Comme, après l'envoi des pamphlets, il était exclu d'envisager que le
recourant poursuive son activité à l'école de Z., cette décision apparaît
comme la mesure la moins sévère qui pouvait être prise pour la sauvegarde
des intérêts généraux de la commune et des élèves, d'une part, et de ceux
du recourant, d'autre part.

    Le grief de violation du principe de la proportionnalité doit ainsi
être rejeté.

Erwägung 6

    6.- Le recourant allègue encore que la décision attaquée viole le
principe de la non-rétroactivité des décisions administratives.

    Sans doute la décision attaquée date-t-elle du 21 mars 1972. Mais
elle a été prise à la suite du recours formé contre la décision du 1er
décembre 1971. Il ne pourrait éventuellement s'agir de rétroactivité
que si la première décision avait été nulle de plein droit. Or, selon
la doctrine et la jurisprudence, même la décision prise par une autorité
composée irrégulièrement n'est en principe pas nulle de plein droit, mais
seulement annulable (cf. IMBODEN, Schweiz. Verwaltungsrechtsprechung,
3e éd., no 326 II; GRISEL, Droit administratif suisse, p. 199 ss.,
205). Le recourant n'a pas prétendu que seraient réalisées en l'espèce
les conditions posées par la doctrine pour qu'une telle décision puisse
être déclarée, exceptionnellement, nulle de plein droit. Il a d'ailleurs
lui-même implicitement admis qu'elle était simplement annulable, puisque
son recours au Conseil d'Etat tendait expressément à l'annulation de la
décision de la Commission scolaire du 1er décembre 1971.

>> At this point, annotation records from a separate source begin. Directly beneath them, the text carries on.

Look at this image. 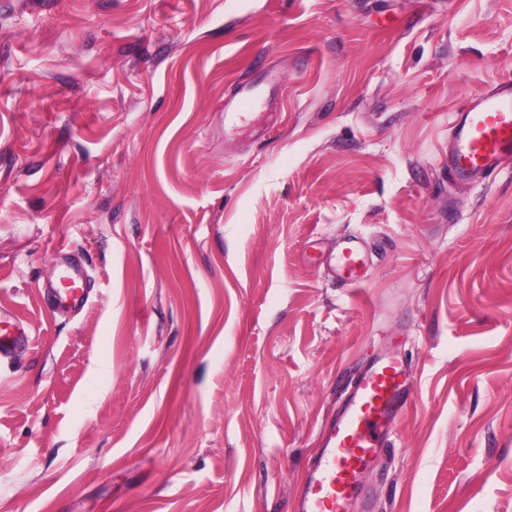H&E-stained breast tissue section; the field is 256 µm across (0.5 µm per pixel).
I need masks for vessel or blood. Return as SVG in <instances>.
Returning <instances> with one entry per match:
<instances>
[{"mask_svg": "<svg viewBox=\"0 0 512 512\" xmlns=\"http://www.w3.org/2000/svg\"><path fill=\"white\" fill-rule=\"evenodd\" d=\"M268 74L242 84L225 105L236 121L253 112L259 98L273 90ZM512 165V79L466 99L452 115L448 172L461 183L479 185ZM366 247L349 239L339 245L331 271L339 283L356 287L368 272ZM86 272L75 260L56 264L60 285L46 291L54 312L82 311L88 304ZM30 340V331L14 315L0 310V360L12 358ZM408 367L398 354L367 365L352 384L339 415L321 430L322 448L297 512H347L377 449L385 447L408 403Z\"/></svg>", "mask_w": 512, "mask_h": 512, "instance_id": "1", "label": "vessel or blood"}]
</instances>
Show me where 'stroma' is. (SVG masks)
I'll list each match as a JSON object with an SVG mask.
<instances>
[{"instance_id":"obj_1","label":"stroma","mask_w":512,"mask_h":512,"mask_svg":"<svg viewBox=\"0 0 512 512\" xmlns=\"http://www.w3.org/2000/svg\"><path fill=\"white\" fill-rule=\"evenodd\" d=\"M510 77L512 0H0V307L33 334L0 512H295L393 350L411 402L350 512H512V167L448 175L453 112ZM347 237L358 287L323 265ZM274 87L275 84L265 73L252 82L240 84L236 94L224 104L225 119L234 122L253 112L259 98L266 91L272 92ZM56 279L74 284L72 288L44 289L54 312L67 314L82 311L88 304V293L83 288L86 272L82 264L75 260H66L55 263Z\"/></svg>"}]
</instances>
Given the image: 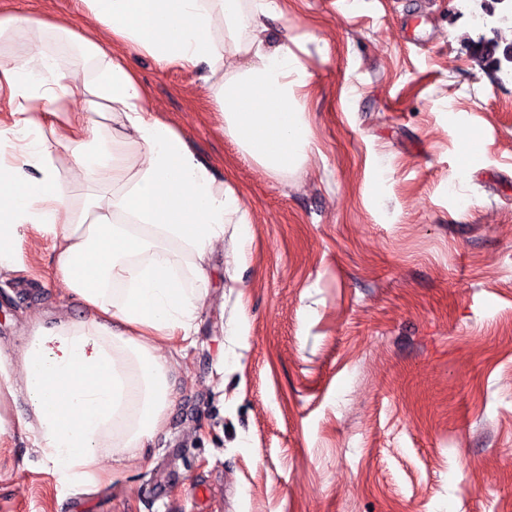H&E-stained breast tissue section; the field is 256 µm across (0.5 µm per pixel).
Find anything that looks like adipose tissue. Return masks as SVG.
I'll return each instance as SVG.
<instances>
[{"mask_svg": "<svg viewBox=\"0 0 512 512\" xmlns=\"http://www.w3.org/2000/svg\"><path fill=\"white\" fill-rule=\"evenodd\" d=\"M78 3L111 51L66 26L51 31L94 59L93 71H62L40 38L0 71L12 116L0 127V271H18L23 234L50 239L58 286L84 314L33 319L19 352L0 347V392L27 400L25 426L58 480L86 487L103 483L102 457L140 455L163 431L175 366L161 345L196 333L227 229L235 253L251 242L238 190L149 115L124 52L202 70L225 136L266 175L301 168L314 140L311 74L265 36L278 0ZM78 93L87 108L70 111Z\"/></svg>", "mask_w": 512, "mask_h": 512, "instance_id": "1", "label": "adipose tissue"}]
</instances>
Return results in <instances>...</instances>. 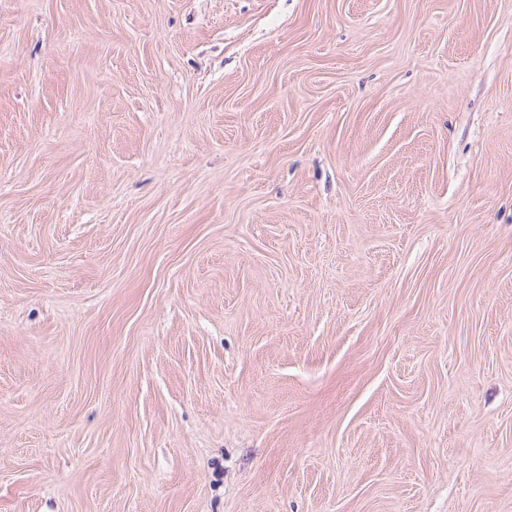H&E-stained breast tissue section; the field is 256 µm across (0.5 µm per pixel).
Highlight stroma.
Instances as JSON below:
<instances>
[{"label": "stroma", "mask_w": 512, "mask_h": 512, "mask_svg": "<svg viewBox=\"0 0 512 512\" xmlns=\"http://www.w3.org/2000/svg\"><path fill=\"white\" fill-rule=\"evenodd\" d=\"M0 512H512V0H0Z\"/></svg>", "instance_id": "1"}]
</instances>
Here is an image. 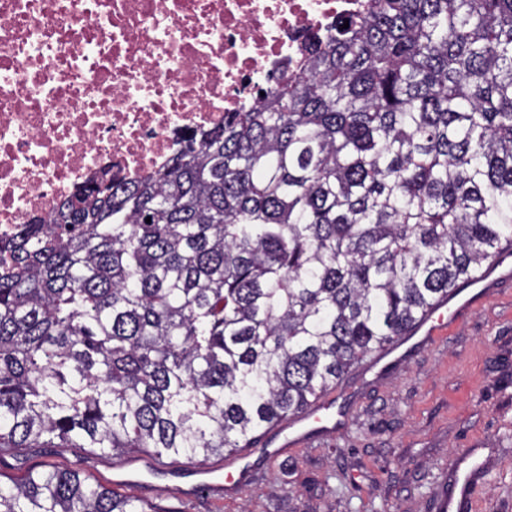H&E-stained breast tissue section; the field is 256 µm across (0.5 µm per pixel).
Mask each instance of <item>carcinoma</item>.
I'll list each match as a JSON object with an SVG mask.
<instances>
[{
    "mask_svg": "<svg viewBox=\"0 0 512 512\" xmlns=\"http://www.w3.org/2000/svg\"><path fill=\"white\" fill-rule=\"evenodd\" d=\"M344 22L160 170L0 240V456L249 448L512 245V0ZM0 512L160 510L47 464Z\"/></svg>",
    "mask_w": 512,
    "mask_h": 512,
    "instance_id": "obj_1",
    "label": "carcinoma"
}]
</instances>
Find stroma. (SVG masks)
<instances>
[{
	"mask_svg": "<svg viewBox=\"0 0 512 512\" xmlns=\"http://www.w3.org/2000/svg\"><path fill=\"white\" fill-rule=\"evenodd\" d=\"M328 398L346 415L343 432L277 458L255 451L260 480L233 495L197 490L196 468L182 457L124 491L163 512H437L449 460L471 450L486 468L474 512H512V285L386 372L348 374ZM48 463L79 465L106 487L116 477L108 455L35 448L0 457V480Z\"/></svg>",
	"mask_w": 512,
	"mask_h": 512,
	"instance_id": "1",
	"label": "stroma"
}]
</instances>
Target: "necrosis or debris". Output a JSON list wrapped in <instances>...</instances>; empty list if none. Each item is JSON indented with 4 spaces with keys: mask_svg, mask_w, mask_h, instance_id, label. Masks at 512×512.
I'll return each instance as SVG.
<instances>
[{
    "mask_svg": "<svg viewBox=\"0 0 512 512\" xmlns=\"http://www.w3.org/2000/svg\"><path fill=\"white\" fill-rule=\"evenodd\" d=\"M363 0H0V238L102 166L162 168Z\"/></svg>",
    "mask_w": 512,
    "mask_h": 512,
    "instance_id": "4bbe7bcc",
    "label": "necrosis or debris"
}]
</instances>
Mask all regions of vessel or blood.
<instances>
[{"instance_id": "obj_1", "label": "vessel or blood", "mask_w": 512, "mask_h": 512, "mask_svg": "<svg viewBox=\"0 0 512 512\" xmlns=\"http://www.w3.org/2000/svg\"><path fill=\"white\" fill-rule=\"evenodd\" d=\"M512 283V252L497 255L477 276L460 287L449 291L447 297L437 303L432 310L412 329L408 338L386 348L365 361L359 368L360 374L382 373L394 362L399 361L410 350L432 343L453 325L461 313L492 289ZM345 415L334 410L332 403H323L309 413L292 418L271 435L277 454L305 445L310 440L326 436L344 426ZM483 473L482 468H474L463 482L452 483L443 494L439 508L441 512H470L472 488Z\"/></svg>"}]
</instances>
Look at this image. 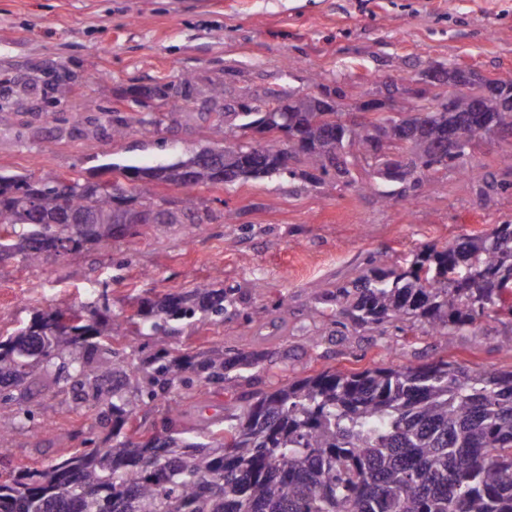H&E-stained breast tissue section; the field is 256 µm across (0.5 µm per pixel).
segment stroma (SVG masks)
I'll return each mask as SVG.
<instances>
[{
    "mask_svg": "<svg viewBox=\"0 0 512 512\" xmlns=\"http://www.w3.org/2000/svg\"><path fill=\"white\" fill-rule=\"evenodd\" d=\"M461 57L488 71L512 74V0H0V175L106 177L107 163L155 167L223 144L225 132L204 115L212 82L228 101L259 105L274 94L304 91L313 78L339 83L345 108L367 78H405L432 63ZM71 79L58 98L56 75ZM191 75L189 112L146 134L111 139L119 99L135 88L176 83ZM512 139L485 140L473 162L501 190L483 207L477 182L456 169L422 192L386 201L330 177L275 175L193 188L212 215L203 227L161 224L90 251L50 255L29 266L0 259V336L28 324L37 310L100 305L108 295L114 346L150 352L140 309L208 280L237 287L236 304L220 320L196 321L170 338L196 354L213 347L262 352L234 393L208 386L185 402L203 419L232 400L246 401L294 378L324 370L419 365L449 357L472 371H510L512 326L482 318L444 342L388 329L355 331L314 311L316 284L345 280L372 252L402 265L426 246L512 220V168L502 155ZM286 322H278V305ZM34 423L0 450V479L20 467L42 468L84 447L94 412L74 407L57 390H36Z\"/></svg>",
    "mask_w": 512,
    "mask_h": 512,
    "instance_id": "stroma-1",
    "label": "stroma"
}]
</instances>
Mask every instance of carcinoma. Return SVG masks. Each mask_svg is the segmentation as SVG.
Here are the masks:
<instances>
[{
    "mask_svg": "<svg viewBox=\"0 0 512 512\" xmlns=\"http://www.w3.org/2000/svg\"><path fill=\"white\" fill-rule=\"evenodd\" d=\"M180 84L155 87L159 98L181 107ZM447 110L407 117L388 135L387 148L407 154L418 178L378 155L358 123L342 120L305 92L285 90L286 112H221L213 122L240 120L243 131L270 134L256 159L238 139L219 147L224 170L194 172V186H215L288 173L297 166L352 186L346 168L332 173L326 159L336 144L357 151L367 164L397 170L387 180L360 185L386 198L425 186L424 172L456 168L481 182L479 196L495 204L497 182L479 172L466 151L448 150L470 108L473 86L445 80ZM512 127V107L494 105L466 128L470 141ZM196 154L158 168L111 164L130 181L125 194L99 191L75 178L64 191L56 177L0 175V257L19 254L37 265L50 254L81 252L115 237L107 219L132 204L151 211L165 201L155 184L185 187L182 165ZM196 197L178 212H161V224L201 226ZM512 288V221L466 234L451 245L428 246L407 267L381 254L369 256L352 279L313 288L339 325L384 334L390 326L448 341L483 317L512 319L504 292ZM237 289L211 282L158 301L143 326L155 351L128 362L112 348V324L81 308L37 313L26 326L0 336V448L34 419L22 405L32 388L57 387L96 413L106 445L89 447L41 469L21 470L0 482V512H512V370L474 373L440 358L420 366L398 364L355 371H322L261 392L244 405L203 421L185 420L178 397L188 375L198 390L221 383L232 392L233 367L260 362L252 353L228 358L224 349L190 355L169 347L181 324L197 317L224 318ZM164 401L163 421L178 427L161 437L133 426L143 396Z\"/></svg>",
    "mask_w": 512,
    "mask_h": 512,
    "instance_id": "cac0c4a2",
    "label": "carcinoma"
}]
</instances>
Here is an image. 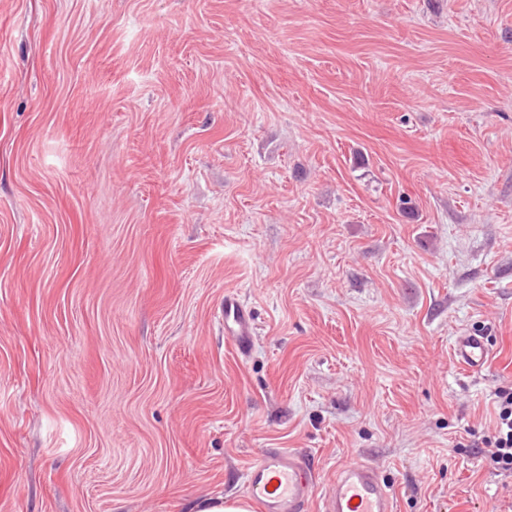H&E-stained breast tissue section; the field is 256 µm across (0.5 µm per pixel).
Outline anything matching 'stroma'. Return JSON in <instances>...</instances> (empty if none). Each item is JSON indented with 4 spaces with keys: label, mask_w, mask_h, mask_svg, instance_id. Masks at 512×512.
Wrapping results in <instances>:
<instances>
[{
    "label": "stroma",
    "mask_w": 512,
    "mask_h": 512,
    "mask_svg": "<svg viewBox=\"0 0 512 512\" xmlns=\"http://www.w3.org/2000/svg\"><path fill=\"white\" fill-rule=\"evenodd\" d=\"M510 385L512 0H0V512H191L263 448L512 512ZM220 315L224 319V335L238 352L246 355L255 336V322L251 311L236 294L226 293ZM492 346L481 334L465 332L456 336L453 355L457 365L468 372H481L492 357ZM495 427L491 436L483 438L488 464L497 472L512 474V387H501L495 393Z\"/></svg>",
    "instance_id": "stroma-1"
}]
</instances>
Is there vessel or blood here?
Segmentation results:
<instances>
[{
  "instance_id": "vessel-or-blood-1",
  "label": "vessel or blood",
  "mask_w": 512,
  "mask_h": 512,
  "mask_svg": "<svg viewBox=\"0 0 512 512\" xmlns=\"http://www.w3.org/2000/svg\"><path fill=\"white\" fill-rule=\"evenodd\" d=\"M221 317L226 338L238 352L248 353L255 322L236 294H225ZM453 355L461 369L478 373L491 359L492 346L486 336L466 332L456 337ZM245 485L258 512H307L315 498L316 472L294 451L267 448L247 467ZM320 500L321 512H395L392 487L378 468L365 462L340 466Z\"/></svg>"
}]
</instances>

    Comme c'est cette dernière date, et non pas une date antérieure,
qui a été prise par le Conseil d'Etat comme point de départ du délai de
résiliation, le grief de violation du principe de la non-rétroactivité
des décisions administratives se révèle mal fondé.

Erwägung 7

    7.- Avant de rendre la décision attaquée, le Conseil d'Etat a donné au
recourant la possibilité de compléter son recours et lui a remis le dossier
de l'affaire pour lui permettre de faire part de ses observations. Il a
ainsi réparé les éventuelles violations de règles de procédure dont le
recourant aurait pâti. D'autre part, comme il annulait la décision de
la Commission scolaire et statuait lui-même sur le fond, il n'avait pas
besoin d'examiner les autres moyens de preuve invoqués par le recourant
en vue de l'annulation de ladite décision.

    Le grief de violation du droit d'être entendu est également mal fondé.

Entscheid:

Par ces motifs, le Tribunal fédéral: Rejette le recours.